Exercise objective:
Please give every line of the data below as a numbered list, leaving out any blank lines.

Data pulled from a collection

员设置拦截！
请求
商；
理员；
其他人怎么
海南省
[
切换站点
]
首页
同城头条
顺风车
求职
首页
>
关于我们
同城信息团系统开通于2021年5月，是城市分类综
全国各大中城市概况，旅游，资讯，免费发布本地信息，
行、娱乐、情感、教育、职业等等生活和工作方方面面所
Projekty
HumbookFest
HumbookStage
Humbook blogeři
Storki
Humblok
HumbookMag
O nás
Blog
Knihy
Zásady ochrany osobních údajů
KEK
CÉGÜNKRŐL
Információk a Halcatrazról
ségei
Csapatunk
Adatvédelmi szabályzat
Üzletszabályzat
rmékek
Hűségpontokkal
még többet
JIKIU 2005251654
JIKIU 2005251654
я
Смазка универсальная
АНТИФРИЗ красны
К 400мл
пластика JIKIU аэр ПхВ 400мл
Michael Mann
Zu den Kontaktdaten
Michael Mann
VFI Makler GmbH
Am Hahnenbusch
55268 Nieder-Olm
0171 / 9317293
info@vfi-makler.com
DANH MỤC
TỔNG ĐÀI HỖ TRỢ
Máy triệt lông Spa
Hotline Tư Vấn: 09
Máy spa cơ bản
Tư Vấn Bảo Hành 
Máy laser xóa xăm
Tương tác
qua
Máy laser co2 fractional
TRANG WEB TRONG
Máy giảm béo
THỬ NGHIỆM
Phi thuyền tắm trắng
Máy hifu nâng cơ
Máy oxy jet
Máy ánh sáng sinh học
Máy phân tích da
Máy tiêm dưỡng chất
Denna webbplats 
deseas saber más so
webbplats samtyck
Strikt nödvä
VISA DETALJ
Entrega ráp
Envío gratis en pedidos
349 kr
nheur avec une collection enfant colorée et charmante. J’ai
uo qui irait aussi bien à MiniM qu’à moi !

Answer for the task:
1. 员设置拦截！
2. 请求
3. 商；
4. 理员；
5. 其他人怎么
6. 海南省
7. [
8. 切换站点
9. ]
10. 首页
11. 同城头条
12. 顺风车
13. 求职
14. 首页
15. >
16. 关于我们
17. 同城信息团系统开通于2021年5月，是城市分类综
18. 全国各大中城市概况，旅游，资讯，免费发布本地信息，
19. 行、娱乐、情感、教育、职业等等生活和工作方方面面所
20. Projekty
21. HumbookFest
22. HumbookStage
23. Humbook blogeři
24. Storki
25. Humblok
26. HumbookMag
27. O nás
28. Blog
29. Knihy
30. Zásady ochrany osobních údajů
31. KEK
32. CÉGÜNKRŐL
33. Információk a Halcatrazról
34. ségei
35. Csapatunk
36. Adatvédelmi szabályzat
37. Üzletszabályzat
38. rmékek
39. Hűségpontokkal
40. még többet
41. JIKIU 2005251654
42. JIKIU 2005251654
43. я
44. Смазка универсальная
45. АНТИФРИЗ красны
46. К 400мл
47. пластика JIKIU аэр ПхВ 400мл
48. Michael Mann
49. Zu den Kontaktdaten
50. Michael Mann
51. VFI Makler GmbH
52. Am Hahnenbusch
53. 55268 Nieder-Olm
54. 0171 / 9317293
55. info@vfi-makler.com
56. DANH MỤC
57. TỔNG ĐÀI HỖ TRỢ
58. Máy triệt lông Spa
59. Hotline Tư Vấn: 09
60. Máy spa cơ bản
61. Tư Vấn Bảo Hành 
62. Máy laser xóa xăm
63. Tương tác
64. qua
65. Máy laser co2 fractional
66. TRANG WEB TRONG
67. Máy giảm béo
68. THỬ NGHIỆM
69. Phi thuyền tắm trắng
70. Máy hifu nâng cơ
71. Máy oxy jet
72. Máy ánh sáng sinh học
73. Máy phân tích da
74. Máy tiêm dưỡng chất
75. Denna webbplats 
76. deseas saber más so
77. webbplats samtyck
78. Strikt nödvä
79. VISA DETALJ
80. Entrega ráp
81. Envío gratis en pedidos
82. 349 kr
83. nheur avec une collection enfant colorée et charmante. J’ai
84. uo qui irait aussi bien à MiniM qu’à moi !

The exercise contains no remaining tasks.